# Your task
Copy each line of the records that contains the word "beginnen".

# Data supplied
====================
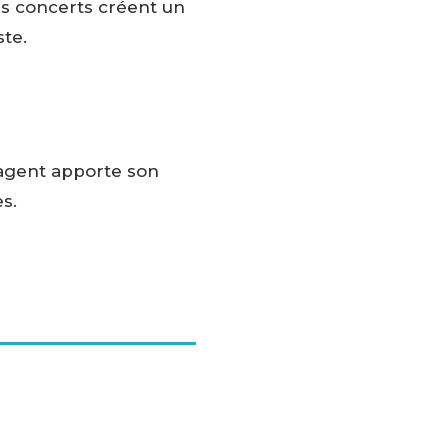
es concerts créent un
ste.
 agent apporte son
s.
====================
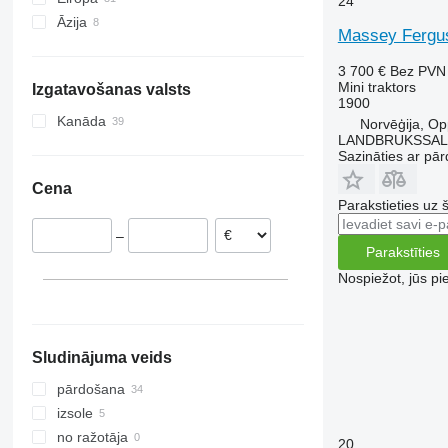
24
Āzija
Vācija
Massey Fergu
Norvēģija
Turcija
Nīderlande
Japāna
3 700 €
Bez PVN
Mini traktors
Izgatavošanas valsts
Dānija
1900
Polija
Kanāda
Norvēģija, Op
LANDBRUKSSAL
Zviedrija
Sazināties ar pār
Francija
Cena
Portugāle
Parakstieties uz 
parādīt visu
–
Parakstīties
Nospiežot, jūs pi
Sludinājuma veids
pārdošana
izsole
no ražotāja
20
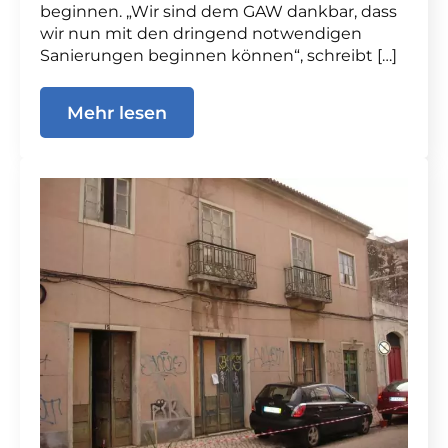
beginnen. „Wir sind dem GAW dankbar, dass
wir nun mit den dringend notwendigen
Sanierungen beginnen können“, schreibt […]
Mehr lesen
====================
# Problem solution
beginnen. „Wir sind dem GAW dankbar, dass
Sanierungen beginnen können“, schreibt […]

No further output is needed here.